• [Source information]:
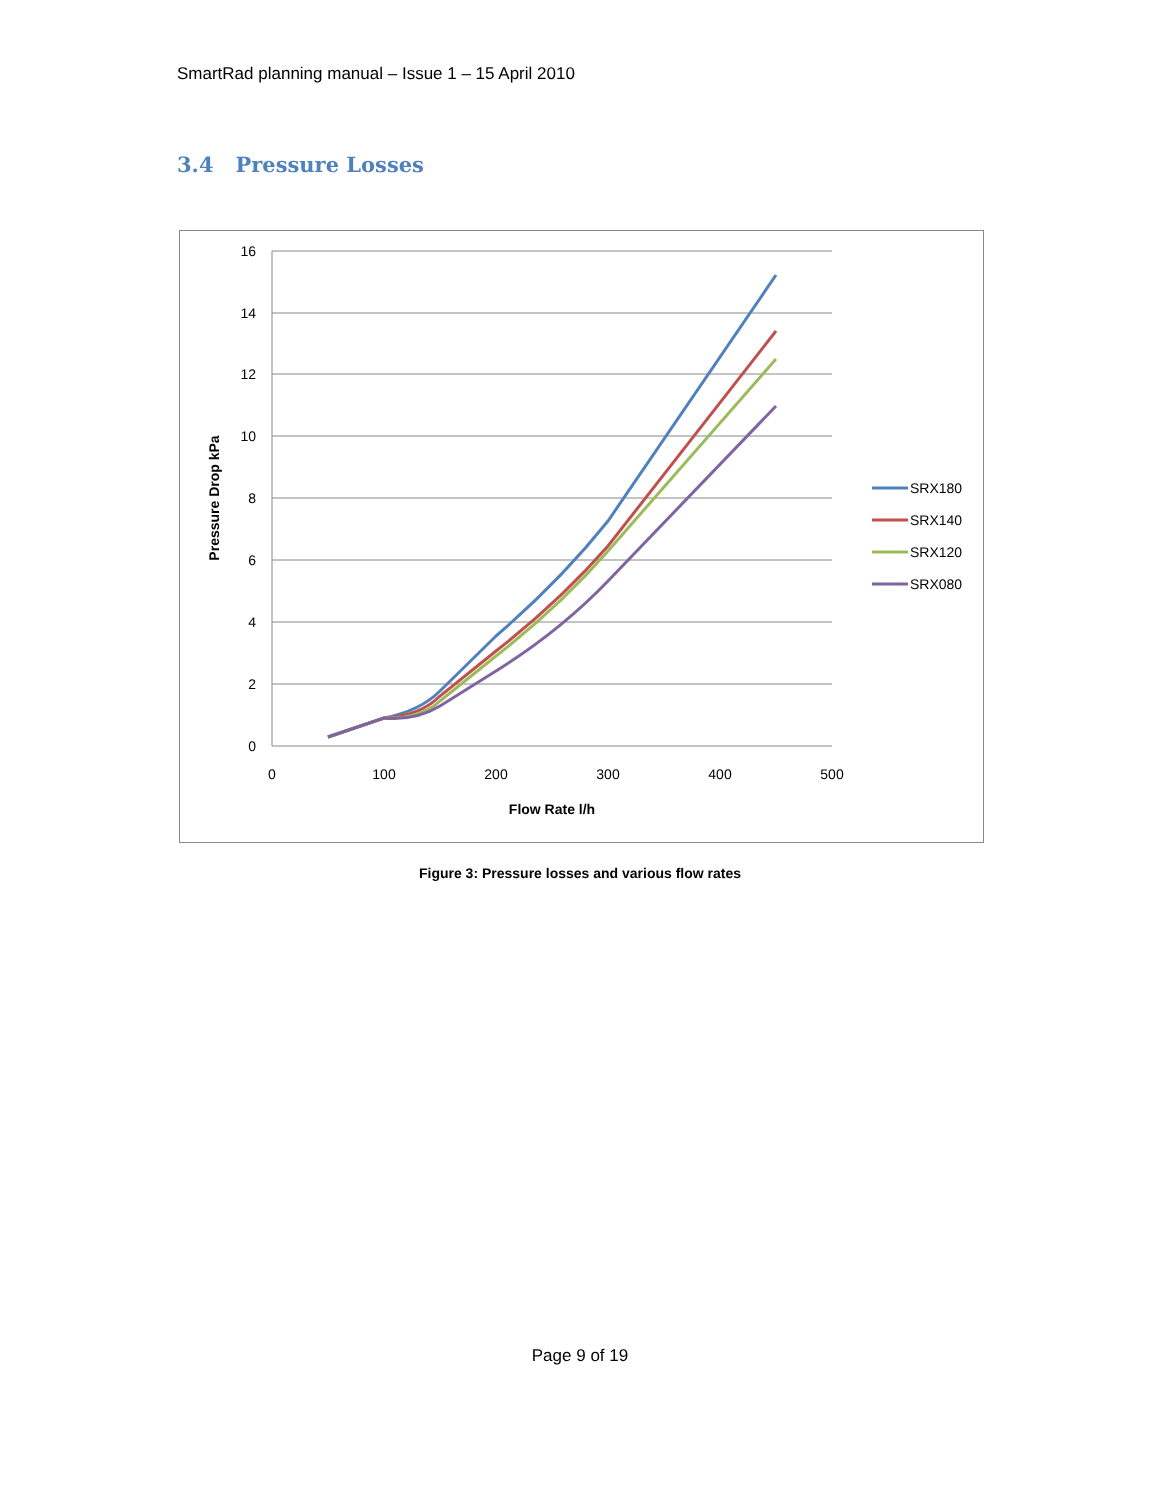SmartRad planning manual – Issue 1 – 15 April 2010
3.4 Pressure Losses
16
14
12
10
8
6
4
2
0
0
100
200
300
400
500
Flow Rate l/h
Pressure Drop kPa
SRX180
SRX140
SRX120
SRX080
Figure 3: Pressure losses and various flow rates
Page 9 of 19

• [Exercise details]: What is needed is an exact copy of all the data, with no images in it.

• [Response area]:
SmartRad planning manual – Issue 1 – 15 April 2010
3.4 Pressure Losses
16
14
12
10
8
6
4
2
0
0
100
200
300
400
500
Flow Rate l/h
Pressure Drop kPa
SRX180
SRX140
SRX120
SRX080
Figure 3: Pressure losses and various flow rates
Page 9 of 19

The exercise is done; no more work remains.